Yerinde Dönüşüm Kampanyası
500 bin lira hibe, 800 bin lira da kredi vereceğiz konutlar için. Dükkan için de 200 bin TL hibe, 500 bin TL’ye kadar da kredi desteği vereceğiz. 100 metrekarelik ev için ortalama maliyet 10 bin TL. TOKİ standartında bir ev yapması için 1 milyon TL’ye ihtiyaç var. Siz yapın, biz 2-3 aşamada vereceğiz diyoruz. En düşük verilen para 1 milyon TL. Şuan 164 bin vatandaşımız başvurdu. Depremzedenin işini kolaylaştırmak için her şeyi yaptık. Deprem bölgesinde 180 bin konutun ihalesini yaptık. Bulabildiğimiz rezerv alanlarda bu konutlara başladık. Kasım ayında teslim edeceğiz. Cumhurbaşkanımızın 319 bin konut sözü var. Yarın da Kahramanmaraş’a gideceğim ve temel atacağız. Vatandaş anlaşırsa inşaat en fazla 2 sene sürer. Böylelikle 3 yılı bulmadan hayat orada normalleşmiş olur.

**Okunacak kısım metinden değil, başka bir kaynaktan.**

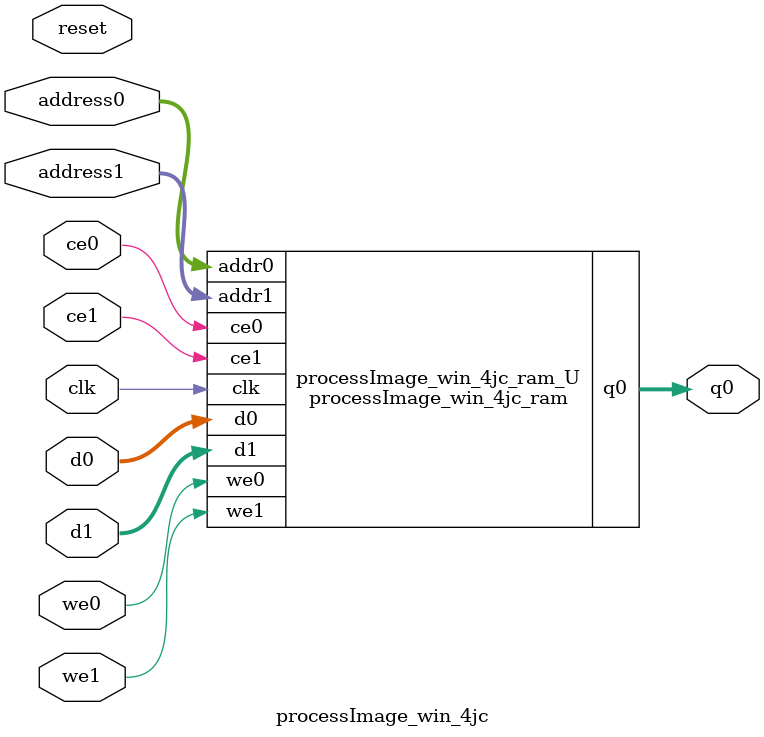
<source format=v>
`timescale 1 ns / 1 ps
module processImage_win_4jc_ram (addr0, ce0, d0, we0, q0, addr1, ce1, d1, we1,  clk);

parameter DWIDTH = 8;
parameter AWIDTH = 10;
parameter MEM_SIZE = 625;

input[AWIDTH-1:0] addr0;
input ce0;
input[DWIDTH-1:0] d0;
input we0;
output reg[DWIDTH-1:0] q0;
input[AWIDTH-1:0] addr1;
input ce1;
input[DWIDTH-1:0] d1;
input we1;
input clk;

(* ram_style = "block" *)reg [DWIDTH-1:0] ram[0:MEM_SIZE-1];




always @(posedge clk)  
begin 
    if (ce0) 
    begin
        if (we0) 
        begin 
            ram[addr0] <= d0; 
        end 
        q0 <= ram[addr0];
    end
end


always @(posedge clk)  
begin 
    if (ce1) 
    begin
        if (we1) 
        begin 
            ram[addr1] <= d1; 
        end 
    end
end


endmodule

`timescale 1 ns / 1 ps
module processImage_win_4jc(
    reset,
    clk,
    address0,
    ce0,
    we0,
    d0,
    q0,
    address1,
    ce1,
    we1,
    d1);

parameter DataWidth = 32'd8;
parameter AddressRange = 32'd625;
parameter AddressWidth = 32'd10;
input reset;
input clk;
input[AddressWidth - 1:0] address0;
input ce0;
input we0;
input[DataWidth - 1:0] d0;
output[DataWidth - 1:0] q0;
input[AddressWidth - 1:0] address1;
input ce1;
input we1;
input[DataWidth - 1:0] d1;



processImage_win_4jc_ram processImage_win_4jc_ram_U(
    .clk( clk ),
    .addr0( address0 ),
    .ce0( ce0 ),
    .we0( we0 ),
    .d0( d0 ),
    .q0( q0 ),
    .addr1( address1 ),
    .ce1( ce1 ),
    .we1( we1 ),
    .d1( d1 ));

endmodule


</source>
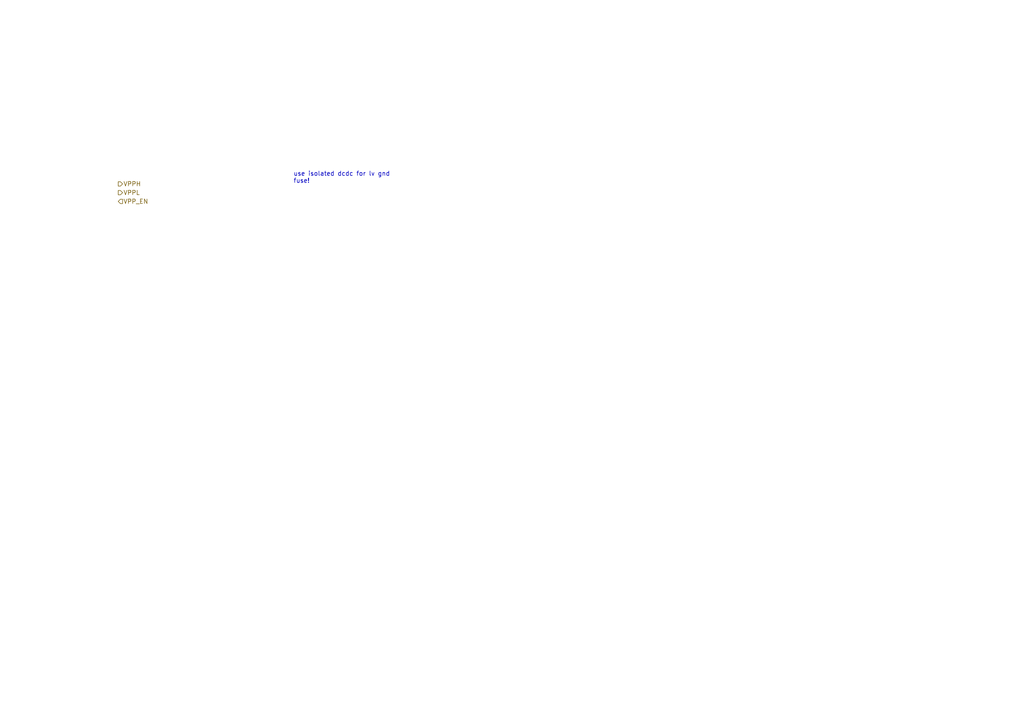
<source format=kicad_sch>
(kicad_sch (version 20230121) (generator eeschema)

  (uuid 24b21c3d-1a95-455e-8a11-2d0b3a7bd7f5)

  (paper "A4")

  


  (text "use isolated dcdc for lv gnd\nfuse!" (at 85.09 53.34 0)
    (effects (font (size 1.27 1.27)) (justify left bottom))
    (uuid 98a5e23e-79c3-4411-b185-ed0d58ee5baf)
  )

  (hierarchical_label "VPPH" (shape output) (at 34.29 53.34 0) (fields_autoplaced)
    (effects (font (size 1.27 1.27)) (justify left))
    (uuid b38bff3f-d82c-49db-85ee-545245eefbd0)
  )
  (hierarchical_label "VPP_EN" (shape input) (at 34.29 58.42 0) (fields_autoplaced)
    (effects (font (size 1.27 1.27)) (justify left))
    (uuid d44f9ca5-f900-4a51-aec1-f2f516650a6d)
  )
  (hierarchical_label "VPPL" (shape output) (at 34.29 55.88 0) (fields_autoplaced)
    (effects (font (size 1.27 1.27)) (justify left))
    (uuid f7bcabc4-7ff6-4074-b0d6-fbbb75cd6fbc)
  )
)

</source>
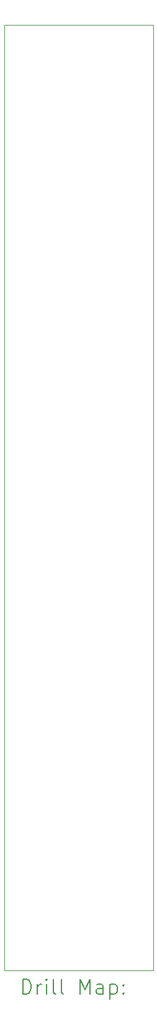
<source format=gbr>
%TF.GenerationSoftware,KiCad,Pcbnew,9.0.7*%
%TF.CreationDate,2026-01-04T21:32:23+01:00*%
%TF.ProjectId,board_F,626f6172-645f-4462-9e6b-696361645f70,rev?*%
%TF.SameCoordinates,Original*%
%TF.FileFunction,Drillmap*%
%TF.FilePolarity,Positive*%
%FSLAX45Y45*%
G04 Gerber Fmt 4.5, Leading zero omitted, Abs format (unit mm)*
G04 Created by KiCad (PCBNEW 9.0.7) date 2026-01-04 21:32:23*
%MOMM*%
%LPD*%
G01*
G04 APERTURE LIST*
%ADD10C,0.100000*%
%ADD11C,0.200000*%
G04 APERTURE END LIST*
D10*
X13984000Y-16425000D02*
X13984000Y-3575000D01*
X16016000Y-16425000D02*
X13984000Y-16425000D01*
X13984000Y-3575000D02*
X16016000Y-3575000D01*
X16016000Y-3575000D02*
X16016000Y-16425000D01*
D11*
X14239777Y-16741484D02*
X14239777Y-16541484D01*
X14239777Y-16541484D02*
X14287396Y-16541484D01*
X14287396Y-16541484D02*
X14315967Y-16551008D01*
X14315967Y-16551008D02*
X14335015Y-16570055D01*
X14335015Y-16570055D02*
X14344539Y-16589103D01*
X14344539Y-16589103D02*
X14354062Y-16627198D01*
X14354062Y-16627198D02*
X14354062Y-16655769D01*
X14354062Y-16655769D02*
X14344539Y-16693865D01*
X14344539Y-16693865D02*
X14335015Y-16712912D01*
X14335015Y-16712912D02*
X14315967Y-16731960D01*
X14315967Y-16731960D02*
X14287396Y-16741484D01*
X14287396Y-16741484D02*
X14239777Y-16741484D01*
X14439777Y-16741484D02*
X14439777Y-16608150D01*
X14439777Y-16646246D02*
X14449301Y-16627198D01*
X14449301Y-16627198D02*
X14458824Y-16617674D01*
X14458824Y-16617674D02*
X14477872Y-16608150D01*
X14477872Y-16608150D02*
X14496920Y-16608150D01*
X14563586Y-16741484D02*
X14563586Y-16608150D01*
X14563586Y-16541484D02*
X14554062Y-16551008D01*
X14554062Y-16551008D02*
X14563586Y-16560531D01*
X14563586Y-16560531D02*
X14573110Y-16551008D01*
X14573110Y-16551008D02*
X14563586Y-16541484D01*
X14563586Y-16541484D02*
X14563586Y-16560531D01*
X14687396Y-16741484D02*
X14668348Y-16731960D01*
X14668348Y-16731960D02*
X14658824Y-16712912D01*
X14658824Y-16712912D02*
X14658824Y-16541484D01*
X14792158Y-16741484D02*
X14773110Y-16731960D01*
X14773110Y-16731960D02*
X14763586Y-16712912D01*
X14763586Y-16712912D02*
X14763586Y-16541484D01*
X15020729Y-16741484D02*
X15020729Y-16541484D01*
X15020729Y-16541484D02*
X15087396Y-16684341D01*
X15087396Y-16684341D02*
X15154062Y-16541484D01*
X15154062Y-16541484D02*
X15154062Y-16741484D01*
X15335015Y-16741484D02*
X15335015Y-16636722D01*
X15335015Y-16636722D02*
X15325491Y-16617674D01*
X15325491Y-16617674D02*
X15306443Y-16608150D01*
X15306443Y-16608150D02*
X15268348Y-16608150D01*
X15268348Y-16608150D02*
X15249301Y-16617674D01*
X15335015Y-16731960D02*
X15315967Y-16741484D01*
X15315967Y-16741484D02*
X15268348Y-16741484D01*
X15268348Y-16741484D02*
X15249301Y-16731960D01*
X15249301Y-16731960D02*
X15239777Y-16712912D01*
X15239777Y-16712912D02*
X15239777Y-16693865D01*
X15239777Y-16693865D02*
X15249301Y-16674817D01*
X15249301Y-16674817D02*
X15268348Y-16665293D01*
X15268348Y-16665293D02*
X15315967Y-16665293D01*
X15315967Y-16665293D02*
X15335015Y-16655769D01*
X15430253Y-16608150D02*
X15430253Y-16808150D01*
X15430253Y-16617674D02*
X15449301Y-16608150D01*
X15449301Y-16608150D02*
X15487396Y-16608150D01*
X15487396Y-16608150D02*
X15506443Y-16617674D01*
X15506443Y-16617674D02*
X15515967Y-16627198D01*
X15515967Y-16627198D02*
X15525491Y-16646246D01*
X15525491Y-16646246D02*
X15525491Y-16703388D01*
X15525491Y-16703388D02*
X15515967Y-16722436D01*
X15515967Y-16722436D02*
X15506443Y-16731960D01*
X15506443Y-16731960D02*
X15487396Y-16741484D01*
X15487396Y-16741484D02*
X15449301Y-16741484D01*
X15449301Y-16741484D02*
X15430253Y-16731960D01*
X15611205Y-16722436D02*
X15620729Y-16731960D01*
X15620729Y-16731960D02*
X15611205Y-16741484D01*
X15611205Y-16741484D02*
X15601682Y-16731960D01*
X15601682Y-16731960D02*
X15611205Y-16722436D01*
X15611205Y-16722436D02*
X15611205Y-16741484D01*
X15611205Y-16617674D02*
X15620729Y-16627198D01*
X15620729Y-16627198D02*
X15611205Y-16636722D01*
X15611205Y-16636722D02*
X15601682Y-16627198D01*
X15601682Y-16627198D02*
X15611205Y-16617674D01*
X15611205Y-16617674D02*
X15611205Y-16636722D01*
M02*

</source>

“Vatandaş Elindekini Dönüştürürse Sorunun Büyük Bölümü Çözülür”
1 yıl içerisinde 319 bin konutu yapacağız. 680 bin konutu yapacağız. Bunun 140 bini köy evi. Diğerleri şehirdeki konutlar. 319 bin konutu yaparsak, vatandaş da 200 bin konutu yerinde dönüştürürse, sorunun büyük bölümünü çözmüş oluruz. Yerinde dönüşüme başvuru yapanların sayısında memnunum. Günde 2-3 bin kişi başvuru yapacağız. Bu işin özeti; alın parayı binanızı yapıyorum diyoruz. Bu işin en önemli kısmı finansal kısmı. Kolay değil 100 milyar dolar. İller Bankası’nın belediyelere verdiği krediyi durdurduk. Elimizdeki tüm imkanları o bölgeye aktarıyoruz. 465 bin kişi konteynerde yaşıyor. 80 bin kadar insan sosyal tesislerde kalıyor. 320 bin aileye de kira yardımında bulunuyoruz.
Konut ve Kira Krizi
Pandemiyle başlayan süreç, Rusya-Ukrayna savaşı arz talep dengesini bozdu. Deprem bölgesindeki 320 bin aileye kira yardımı yapıyoruz. Bunlar oradan çıkıp diğer şehirlere gitti. Belki de İstanbul’a 50 bin aile geldi. Bunlar da evlere talip oldu. Kiralık ev sayısı da azalınca fiyatlar yükseliyor. Arz-talep dengesi bozulmuş. Arsa üretmemiz gerekiyor. Bunun için de en iyi yer Hazine arsaları. İstanbul’da rezerv alanlarda 20 milyon metrekare yer bulduk. Yasaklı yerler var. Oralar boş görünse de bir şey yapılamıyor. Kimse kirada kalmak istemiyor. İnsanlar konut sahibi olmak istiyor kültürel olarak. Önümüzdeki dönemde de konuta yatırım artacak gibi gözüküyor. Bizim için önemli olan arsa üretmek ve bunu arza dönüştürmek.